The input
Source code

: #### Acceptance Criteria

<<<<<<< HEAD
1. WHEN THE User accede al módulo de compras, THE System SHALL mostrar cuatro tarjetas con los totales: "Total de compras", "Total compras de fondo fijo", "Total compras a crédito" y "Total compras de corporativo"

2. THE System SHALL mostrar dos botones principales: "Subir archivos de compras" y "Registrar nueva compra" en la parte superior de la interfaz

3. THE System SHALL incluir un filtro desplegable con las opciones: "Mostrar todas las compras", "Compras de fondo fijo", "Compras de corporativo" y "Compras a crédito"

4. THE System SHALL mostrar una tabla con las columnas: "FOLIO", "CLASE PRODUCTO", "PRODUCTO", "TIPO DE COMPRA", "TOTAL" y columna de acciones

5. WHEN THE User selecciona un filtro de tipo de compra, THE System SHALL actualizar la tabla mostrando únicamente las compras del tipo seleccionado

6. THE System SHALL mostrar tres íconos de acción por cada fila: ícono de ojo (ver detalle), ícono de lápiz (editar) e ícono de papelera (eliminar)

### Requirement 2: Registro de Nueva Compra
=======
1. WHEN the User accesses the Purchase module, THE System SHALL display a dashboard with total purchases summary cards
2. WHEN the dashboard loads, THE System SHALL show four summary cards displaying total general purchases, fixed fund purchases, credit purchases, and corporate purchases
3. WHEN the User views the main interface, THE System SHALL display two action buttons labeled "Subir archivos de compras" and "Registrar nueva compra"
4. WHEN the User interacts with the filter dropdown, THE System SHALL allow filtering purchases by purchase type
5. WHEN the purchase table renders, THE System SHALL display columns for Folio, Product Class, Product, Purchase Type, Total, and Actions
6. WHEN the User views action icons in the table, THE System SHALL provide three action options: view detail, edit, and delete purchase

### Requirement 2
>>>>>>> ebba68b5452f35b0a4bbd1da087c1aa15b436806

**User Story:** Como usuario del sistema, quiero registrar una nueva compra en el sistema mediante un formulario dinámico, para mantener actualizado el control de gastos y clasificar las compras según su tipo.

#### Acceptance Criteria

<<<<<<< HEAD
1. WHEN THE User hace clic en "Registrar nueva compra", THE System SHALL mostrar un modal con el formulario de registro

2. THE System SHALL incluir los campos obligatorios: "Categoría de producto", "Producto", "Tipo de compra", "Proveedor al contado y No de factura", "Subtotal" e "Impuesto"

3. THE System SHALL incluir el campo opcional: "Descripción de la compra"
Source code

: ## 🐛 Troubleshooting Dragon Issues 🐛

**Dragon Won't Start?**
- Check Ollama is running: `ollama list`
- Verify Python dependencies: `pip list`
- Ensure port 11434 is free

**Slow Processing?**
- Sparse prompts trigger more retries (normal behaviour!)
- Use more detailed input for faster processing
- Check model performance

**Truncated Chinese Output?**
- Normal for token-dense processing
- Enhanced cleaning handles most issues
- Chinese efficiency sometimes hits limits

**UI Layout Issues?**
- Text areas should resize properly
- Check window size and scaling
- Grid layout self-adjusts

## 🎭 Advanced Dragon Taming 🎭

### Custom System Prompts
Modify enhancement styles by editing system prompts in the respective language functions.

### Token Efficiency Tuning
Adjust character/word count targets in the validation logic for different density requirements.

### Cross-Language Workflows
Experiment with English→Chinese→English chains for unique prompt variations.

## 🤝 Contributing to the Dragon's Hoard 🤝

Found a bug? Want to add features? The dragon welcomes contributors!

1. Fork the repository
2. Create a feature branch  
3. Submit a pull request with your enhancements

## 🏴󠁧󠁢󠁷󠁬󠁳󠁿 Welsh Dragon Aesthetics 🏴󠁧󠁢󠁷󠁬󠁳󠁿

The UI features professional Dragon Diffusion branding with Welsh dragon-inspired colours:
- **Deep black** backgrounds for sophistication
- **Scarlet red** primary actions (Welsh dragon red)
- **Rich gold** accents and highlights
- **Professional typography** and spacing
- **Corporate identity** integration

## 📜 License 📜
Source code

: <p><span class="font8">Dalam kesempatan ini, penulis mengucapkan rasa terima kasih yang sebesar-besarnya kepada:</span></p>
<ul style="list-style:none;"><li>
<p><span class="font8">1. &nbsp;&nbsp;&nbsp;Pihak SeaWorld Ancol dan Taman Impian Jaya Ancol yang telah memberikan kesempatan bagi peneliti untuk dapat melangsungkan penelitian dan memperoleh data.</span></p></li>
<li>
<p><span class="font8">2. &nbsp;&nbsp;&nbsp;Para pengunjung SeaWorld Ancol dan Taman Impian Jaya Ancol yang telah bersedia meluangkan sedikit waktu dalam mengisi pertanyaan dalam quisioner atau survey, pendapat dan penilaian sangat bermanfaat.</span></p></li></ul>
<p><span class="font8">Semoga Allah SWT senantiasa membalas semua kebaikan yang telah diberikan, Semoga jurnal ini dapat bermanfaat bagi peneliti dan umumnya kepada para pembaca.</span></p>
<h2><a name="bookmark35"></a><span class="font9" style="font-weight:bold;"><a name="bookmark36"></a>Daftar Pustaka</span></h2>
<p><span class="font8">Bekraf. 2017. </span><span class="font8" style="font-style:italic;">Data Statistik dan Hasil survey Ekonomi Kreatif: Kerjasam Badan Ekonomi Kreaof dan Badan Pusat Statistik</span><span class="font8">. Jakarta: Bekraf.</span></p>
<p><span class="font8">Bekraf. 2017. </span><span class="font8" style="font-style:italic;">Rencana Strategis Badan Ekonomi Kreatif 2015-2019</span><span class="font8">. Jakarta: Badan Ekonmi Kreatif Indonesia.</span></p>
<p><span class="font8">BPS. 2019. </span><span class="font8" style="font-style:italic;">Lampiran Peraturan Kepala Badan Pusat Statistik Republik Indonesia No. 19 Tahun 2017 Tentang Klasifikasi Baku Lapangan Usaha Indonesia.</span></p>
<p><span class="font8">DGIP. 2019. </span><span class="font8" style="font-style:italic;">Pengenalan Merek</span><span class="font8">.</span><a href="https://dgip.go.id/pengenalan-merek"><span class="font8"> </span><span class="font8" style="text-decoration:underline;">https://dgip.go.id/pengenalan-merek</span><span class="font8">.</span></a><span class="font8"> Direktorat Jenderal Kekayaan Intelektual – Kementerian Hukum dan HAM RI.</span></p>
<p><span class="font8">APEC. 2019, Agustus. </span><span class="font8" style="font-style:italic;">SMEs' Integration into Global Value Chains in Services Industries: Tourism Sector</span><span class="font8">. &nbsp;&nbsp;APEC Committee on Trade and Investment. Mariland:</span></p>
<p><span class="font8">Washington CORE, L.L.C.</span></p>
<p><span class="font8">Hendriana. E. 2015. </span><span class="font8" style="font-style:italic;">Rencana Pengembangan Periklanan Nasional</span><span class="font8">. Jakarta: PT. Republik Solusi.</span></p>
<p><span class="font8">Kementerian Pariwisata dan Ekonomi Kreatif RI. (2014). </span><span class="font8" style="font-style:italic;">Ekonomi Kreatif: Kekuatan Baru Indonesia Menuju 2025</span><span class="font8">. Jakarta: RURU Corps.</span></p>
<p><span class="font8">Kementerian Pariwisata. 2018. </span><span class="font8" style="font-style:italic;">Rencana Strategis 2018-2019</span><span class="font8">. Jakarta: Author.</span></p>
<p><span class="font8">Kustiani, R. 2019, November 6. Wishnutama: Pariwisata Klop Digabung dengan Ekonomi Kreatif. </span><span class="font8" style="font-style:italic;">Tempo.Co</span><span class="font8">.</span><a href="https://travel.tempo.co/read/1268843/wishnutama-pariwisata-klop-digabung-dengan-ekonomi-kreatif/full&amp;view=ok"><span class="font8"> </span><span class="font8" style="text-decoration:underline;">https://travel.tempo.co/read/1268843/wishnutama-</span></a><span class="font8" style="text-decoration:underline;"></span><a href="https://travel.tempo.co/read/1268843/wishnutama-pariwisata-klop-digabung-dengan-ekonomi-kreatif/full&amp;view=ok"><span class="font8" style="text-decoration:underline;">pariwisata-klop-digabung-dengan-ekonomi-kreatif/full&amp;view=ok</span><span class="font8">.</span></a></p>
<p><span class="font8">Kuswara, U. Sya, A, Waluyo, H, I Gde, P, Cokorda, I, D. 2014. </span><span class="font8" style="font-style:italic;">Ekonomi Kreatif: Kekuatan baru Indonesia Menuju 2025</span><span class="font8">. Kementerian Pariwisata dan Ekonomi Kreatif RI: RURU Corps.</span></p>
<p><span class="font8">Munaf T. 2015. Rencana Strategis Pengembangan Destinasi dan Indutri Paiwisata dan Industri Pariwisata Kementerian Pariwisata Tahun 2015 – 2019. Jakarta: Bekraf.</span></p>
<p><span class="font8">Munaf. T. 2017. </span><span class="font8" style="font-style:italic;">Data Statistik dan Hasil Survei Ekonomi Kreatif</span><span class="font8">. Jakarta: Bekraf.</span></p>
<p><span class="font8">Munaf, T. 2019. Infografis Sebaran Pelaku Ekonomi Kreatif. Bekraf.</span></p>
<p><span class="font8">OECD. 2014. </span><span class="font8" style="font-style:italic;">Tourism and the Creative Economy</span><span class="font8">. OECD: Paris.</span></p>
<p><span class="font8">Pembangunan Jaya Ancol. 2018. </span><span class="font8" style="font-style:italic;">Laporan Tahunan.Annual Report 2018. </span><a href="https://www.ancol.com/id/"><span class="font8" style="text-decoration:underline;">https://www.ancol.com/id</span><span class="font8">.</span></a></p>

Required action
Copy the data word for word, starting at its first line and ending with the line that contains "4. THE System", including both.

Answer for the task
Source code

: #### Acceptance Criteria

<<<<<<< HEAD
1. WHEN THE User accede al módulo de compras, THE System SHALL mostrar cuatro tarjetas con los totales: "Total de compras", "Total compras de fondo fijo", "Total compras a crédito" y "Total compras de corporativo"

2. THE System SHALL mostrar dos botones principales: "Subir archivos de compras" y "Registrar nueva compra" en la parte superior de la interfaz

3. THE System SHALL incluir un filtro desplegable con las opciones: "Mostrar todas las compras", "Compras de fondo fijo", "Compras de corporativo" y "Compras a crédito"

4. THE System SHALL mostrar una tabla con las columnas: "FOLIO", "CLASE PRODUCTO", "PRODUCTO", "TIPO DE COMPRA", "TOTAL" y columna de acciones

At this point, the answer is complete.